What I learned from this PR: 1) The final lot r
Post# of 36536
1) The final lot release of the COVID-19 vaccine from the manufacturer for use in clinical trials is scheduled for July.
2) We will evaluate blood samples from Ii-Key vaccinated patients to evaluate the neutralizing antibody responses against the coronavirus and its variants in a secure, BSL-3 laboratory.
It is good to know 1), it seems that there will not be an additional delay on this side. The second point can be really cool, depending on how deep in the analyses they go. If you type "neutralizing antibody variant" in google, you got first a correspondence in the Lancet from last week showing that Pfizer generally produces neutralizing antibodies (NAb) against the variants but that the titers (NAbTs) are much lower, and decrease with time from the second shot. Imagine what kind of "advertisement" you can have if you show something better for the complete vaccine, just from the phase I data...

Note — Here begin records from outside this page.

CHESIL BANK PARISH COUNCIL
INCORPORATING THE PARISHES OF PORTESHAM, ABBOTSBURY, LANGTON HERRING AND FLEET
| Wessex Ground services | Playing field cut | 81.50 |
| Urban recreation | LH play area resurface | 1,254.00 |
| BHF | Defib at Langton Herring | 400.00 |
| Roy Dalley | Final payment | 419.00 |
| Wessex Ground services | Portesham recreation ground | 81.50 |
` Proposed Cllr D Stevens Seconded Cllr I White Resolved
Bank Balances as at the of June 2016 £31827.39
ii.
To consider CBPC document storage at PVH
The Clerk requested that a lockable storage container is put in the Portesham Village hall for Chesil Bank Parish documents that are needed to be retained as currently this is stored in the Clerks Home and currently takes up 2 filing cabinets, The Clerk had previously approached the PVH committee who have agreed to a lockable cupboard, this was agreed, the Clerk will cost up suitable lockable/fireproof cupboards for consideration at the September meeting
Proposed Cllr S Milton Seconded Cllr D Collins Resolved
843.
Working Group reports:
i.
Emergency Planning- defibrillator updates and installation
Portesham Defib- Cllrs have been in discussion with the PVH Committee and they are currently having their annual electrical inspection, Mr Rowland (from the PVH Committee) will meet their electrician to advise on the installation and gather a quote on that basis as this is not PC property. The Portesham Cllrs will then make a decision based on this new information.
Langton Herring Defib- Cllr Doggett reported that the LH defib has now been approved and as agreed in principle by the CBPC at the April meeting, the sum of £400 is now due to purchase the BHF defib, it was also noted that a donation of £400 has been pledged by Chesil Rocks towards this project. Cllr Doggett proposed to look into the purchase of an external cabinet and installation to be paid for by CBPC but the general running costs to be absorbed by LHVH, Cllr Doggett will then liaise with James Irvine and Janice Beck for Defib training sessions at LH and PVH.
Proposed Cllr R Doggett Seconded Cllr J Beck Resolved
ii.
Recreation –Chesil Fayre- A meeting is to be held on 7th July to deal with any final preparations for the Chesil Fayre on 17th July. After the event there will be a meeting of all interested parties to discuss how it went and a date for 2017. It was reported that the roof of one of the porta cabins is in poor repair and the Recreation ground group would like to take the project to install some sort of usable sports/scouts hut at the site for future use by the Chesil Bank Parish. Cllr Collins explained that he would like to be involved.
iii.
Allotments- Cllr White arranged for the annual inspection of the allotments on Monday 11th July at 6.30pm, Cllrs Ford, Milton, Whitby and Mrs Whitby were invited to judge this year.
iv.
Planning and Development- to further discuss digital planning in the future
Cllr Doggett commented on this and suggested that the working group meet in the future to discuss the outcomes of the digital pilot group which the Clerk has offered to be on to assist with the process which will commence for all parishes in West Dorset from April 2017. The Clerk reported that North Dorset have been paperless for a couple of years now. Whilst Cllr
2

"Two doses of BNT162b2 elicited ELISA-detected anti-Wild-type spike antibodies in all participants, and NAb activity against all strains, including the three VOCs tested, in all except six (3%) and nine (5%) of 159 participants who lacked NAb activity against B.1.617.2 and B.1.351, respectively (appendix p 2). NAbTs of sera correlated well between Wild-type and variants (appendix p 2; RS>0·82, p<2 × 10−16), as well as between VOCs (B.1.617.2 vs B.1.351: RS=0·85, p<2 × 10−16). However, NAbTs were 5·8-fold reduced against B.1.617.2 relative to Wild-type (95% CI 5·0–6·9), significantly more reduced than against B.1.1.7 (2·6-fold vs Wild-type, 95% CI 2·2–3·1), and on a similar order to the reduction observed against B.1.351 (4·9-fold vs Wild-type, 95% CI 4·2–5·7)."
"it is worth highlighting that in the case of two BNT162b2 doses, our cohort of generally healthy, relatively young, recently vaccinated, and mostly single-ethnicity individuals presents a reasonable best-case scenario for NAb activity against SARS-CoV-2 variants."
"In the longer term, we note that both increased age and time since the second dose of BNT162b2 significantly correlate with decreased NAb activity against B.1.617.2 and B.1.351—both of which are also characteristic of the population in the UK at highest risk of severe COVID-19 (ie, older and vaccinated earlier), independent of other existing factors such as compromised immune status or comorbidity, or geographic-specific responses to vaccination.
Consequently, further booster immunisations of JCVI Priority Groups in the UK and similar groups in other counties, as well as others with lower vaccine-induced NAbTs than the cohort of BNT162b2 recipients studied here (ideally with modified vaccines that induce NAbs that broadly neutralise emerging VOCs) are more likely to be required to maintain the highest levels of NAbs in regions where B.1.617.2 or other equally NAb-resistant strains become prevalent."